Relevant articles and documents

Isoindol-1-one analogues of 4-(2'-methoxyphenyl)-1-[2'-[N-(2'-pyridyl)- p-iodobenzamido]ethyl]piperazine (p-MPPI) as 5-HT1(A) receptor ligands

In developing radioiodinated antagonists for in vivo imaging of 5- HT(1A) receptors with SPECT, a series of new arylpiperazine benzamido derivatives, including 4-(2'-methoxyphenyl)-l-[2'-[N-(2-pyridyl)-p- iodobenzamido]ethyl]piperazine (p-MPPI, 31) (K(d) = 0.36 nM), as potential ligands for 5-HT1(A) receptors were reported previously. However, rapid in vivo metabolism may have caused the breakdown of the amide bond of [123I]- 31 and rendered this agent obsolete as an in vivo imaging agent in humans. To improve the in vivo stability of 31, a series of cyclized amide analogues were designed and synthesized. In vitro binding, metabolic stability, and in vivo biodistribution of these new derivatives were investigated. Several five-membered-ring isoindol-1-ones displayed very high in vitro binding affinity, especially 2-{2-[4-(2-methoxyphenyl)piperazin-1-yl]ethyl}-6- nitro-3-phenyl-2,3-dihydroisoindol-1-one, 15, 3-hydroxy-6-iodo-2-{2-[4-(2- methoxyphenyl)piperazin-1-yl]ethyl}-3-phenyl-2,3-dihydroisoindol-1-one, 18, and 6-iodo-2-{2-[4-(2-methoxyphenyl)piperazin-1-yl]ethyl)}-3-phenyl-2,3- dihydroisoindol-1-one, 21, which showed K(i) values of 0.05, 0.65, and 0.07 nM, respectively.

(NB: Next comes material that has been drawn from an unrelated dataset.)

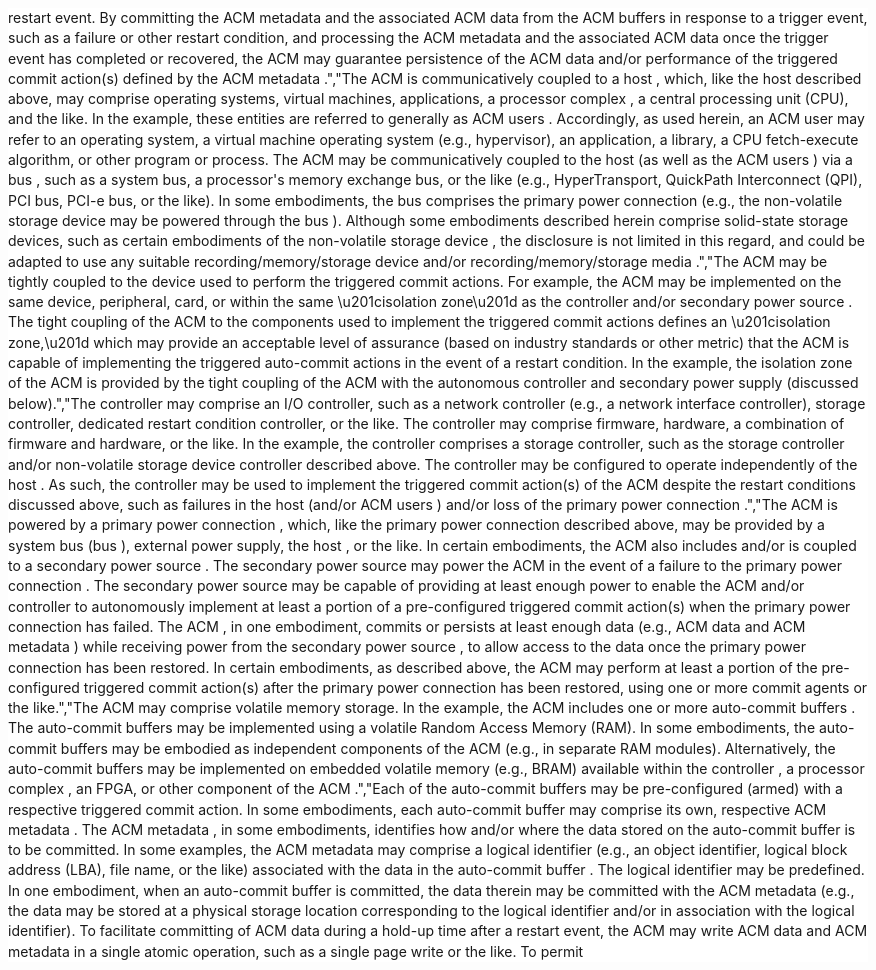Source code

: restart event. By committing the ACM metadata  and the associated ACM data from the ACM buffers  in response to a trigger event, such as a failure or other restart condition, and processing the ACM metadata  and the associated ACM data once the trigger event has completed or recovered, the ACM  may guarantee persistence of the ACM data and\/or performance of the triggered commit action(s) defined by the ACM metadata .","The ACM  is communicatively coupled to a host , which, like the host  described above, may comprise operating systems, virtual machines, applications, a processor complex , a central processing unit  (CPU), and the like. In the  example, these entities are referred to generally as ACM users . Accordingly, as used herein, an ACM user may refer to an operating system, a virtual machine operating system (e.g., hypervisor), an application, a library, a CPU fetch-execute algorithm, or other program or process. The ACM  may be communicatively coupled to the host  (as well as the ACM users ) via a bus , such as a system bus, a processor's memory exchange bus, or the like (e.g., HyperTransport, QuickPath Interconnect (QPI), PCI bus, PCI-e bus, or the like). In some embodiments, the bus  comprises the primary power connection  (e.g., the non-volatile storage device  may be powered through the bus ). Although some embodiments described herein comprise solid-state storage devices, such as certain embodiments of the non-volatile storage device , the disclosure is not limited in this regard, and could be adapted to use any suitable recording\/memory\/storage device  and\/or recording\/memory\/storage media .","The ACM  may be tightly coupled to the device used to perform the triggered commit actions. For example, the ACM  may be implemented on the same device, peripheral, card, or within the same \u201cisolation zone\u201d as the controller  and\/or secondary power source . The tight coupling of the ACM  to the components used to implement the triggered commit actions defines an \u201cisolation zone,\u201d which may provide an acceptable level of assurance (based on industry standards or other metric) that the ACM  is capable of implementing the triggered auto-commit actions in the event of a restart condition. In the  example, the isolation zone of the ACM  is provided by the tight coupling of the ACM  with the autonomous controller  and secondary power supply  (discussed below).","The controller  may comprise an I\/O controller, such as a network controller (e.g., a network interface controller), storage controller, dedicated restart condition controller, or the like. The controller  may comprise firmware, hardware, a combination of firmware and hardware, or the like. In the  example, the controller  comprises a storage controller, such as the storage controller  and\/or non-volatile storage device controller described above. The controller  may be configured to operate independently of the host . As such, the controller  may be used to implement the triggered commit action(s) of the ACM  despite the restart conditions discussed above, such as failures in the host  (and\/or ACM users ) and\/or loss of the primary power connection .","The ACM  is powered by a primary power connection , which, like the primary power connection  described above, may be provided by a system bus (bus ), external power supply, the host , or the like. In certain embodiments, the ACM  also includes and\/or is coupled to a secondary power source . The secondary power source  may power the ACM  in the event of a failure to the primary power connection . The secondary power source  may be capable of providing at least enough power to enable the ACM  and\/or controller  to autonomously implement at least a portion of a pre-configured triggered commit action(s) when the primary power connection  has failed. The ACM , in one embodiment, commits or persists at least enough data (e.g., ACM data and ACM metadata ) while receiving power from the secondary power source , to allow access to the data once the primary power connection  has been restored. In certain embodiments, as described above, the ACM  may perform at least a portion of the pre-configured triggered commit action(s) after the primary power connection  has been restored, using one or more commit agents  or the like.","The ACM  may comprise volatile memory storage. In the  example, the ACM  includes one or more auto-commit buffers . The auto-commit buffers  may be implemented using a volatile Random Access Memory (RAM). In some embodiments, the auto-commit buffers  may be embodied as independent components of the ACM  (e.g., in separate RAM modules). Alternatively, the auto-commit buffers  may be implemented on embedded volatile memory (e.g., BRAM) available within the controller , a processor complex , an FPGA, or other component of the ACM .","Each of the auto-commit buffers  may be pre-configured (armed) with a respective triggered commit action. In some embodiments, each auto-commit buffer  may comprise its own, respective ACM metadata . The ACM metadata , in some embodiments, identifies how and\/or where the data stored on the auto-commit buffer  is to be committed. In some examples, the ACM metadata  may comprise a logical identifier (e.g., an object identifier, logical block address (LBA), file name, or the like) associated with the data in the auto-commit buffer . The logical identifier may be predefined. In one embodiment, when an auto-commit buffer  is committed, the data therein may be committed with the ACM metadata  (e.g., the data may be stored at a physical storage location corresponding to the logical identifier and\/or in association with the logical identifier). To facilitate committing of ACM data during a hold-up time after a restart event, the ACM  may write ACM data and ACM metadata  in a single atomic operation, such as a single page write or the like. To permit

The affinities for 5-HT1(A) receptors of other cyclized amide derivatives, 5-(4-bromophenyl)-1-{2-[4-(2-methoxyphenyl)piperazin-1- yl]ethyl}pyrrolidin-2-one, 25, 5-(4-iodophenyl)-1,{2-[4-(2- methoxyphenyl)piperazin-1-yl]ethyl}pyrrolidin-2-one, 27, and 2-{2-[4-(2- methoxyphenyl)piperazin-1-yl]ethyl}-2,3-dihydroisoindol-1-one, 29, were 1.09, 2.54, and 14.9 nM, respectively. Compared to [125I]-31, iodinated cyclized amide derivatives [125I]-21 and [125I]-27 displayed a slower metabolism in human liver microsomal and cytosolic preparations. Biodistribution of [125I]-21 and [125I]-27 in rats (after an iv injection) displayed moderate to low brain uptakes with little or no specific localization in hippocampal region, where 5-HT1(A) receptors are concentrated. These data indicate that the new iodinated ligands showed high binding affinities and better metabolic stability but displayed unexpectedly low selective binding to 5-HT1(A) receptors in vivo. Additional structural modifications may be needed to correct the unfavorable properties displayed for these iodinated cyclized amide derivatives for in vivo biodistribution in rats.